Records supplied:
--

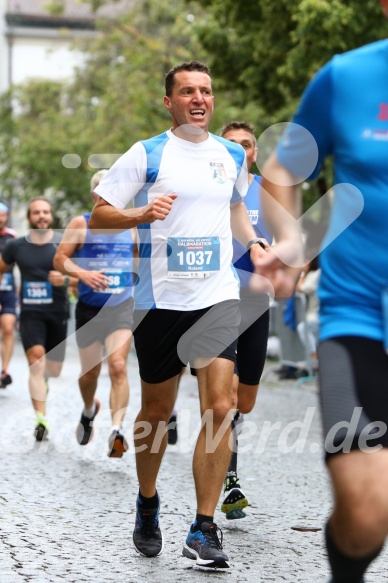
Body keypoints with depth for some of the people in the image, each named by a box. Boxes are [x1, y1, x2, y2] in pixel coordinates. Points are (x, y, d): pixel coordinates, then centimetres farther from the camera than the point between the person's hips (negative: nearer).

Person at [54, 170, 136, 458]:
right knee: (90, 372, 10)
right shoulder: (81, 224, -3)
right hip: (89, 308, 0)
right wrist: (83, 273, -22)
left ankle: (117, 429, -25)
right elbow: (59, 258, -6)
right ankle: (89, 410, 42)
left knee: (118, 367, -18)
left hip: (121, 307, 0)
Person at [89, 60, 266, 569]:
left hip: (219, 297, 2)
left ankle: (204, 529, -6)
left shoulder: (233, 155, 11)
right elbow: (98, 215, -3)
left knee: (219, 408, -11)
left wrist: (252, 241, 10)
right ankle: (147, 504, 34)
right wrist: (142, 214, -21)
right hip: (161, 298, -2)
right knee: (157, 411, 10)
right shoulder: (146, 154, -2)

--

In the listing above, locate the line containing "left ankle: (117, 429, -25)" and the line containing "right elbow: (98, 215, -3)", then transcribe both and every line between them verbatim.

Task output:
left ankle: (117, 429, -25)
right elbow: (59, 258, -6)
right ankle: (89, 410, 42)
left knee: (118, 367, -18)
left hip: (121, 307, 0)
Person at [89, 60, 266, 569]:
left hip: (219, 297, 2)
left ankle: (204, 529, -6)
left shoulder: (233, 155, 11)
right elbow: (98, 215, -3)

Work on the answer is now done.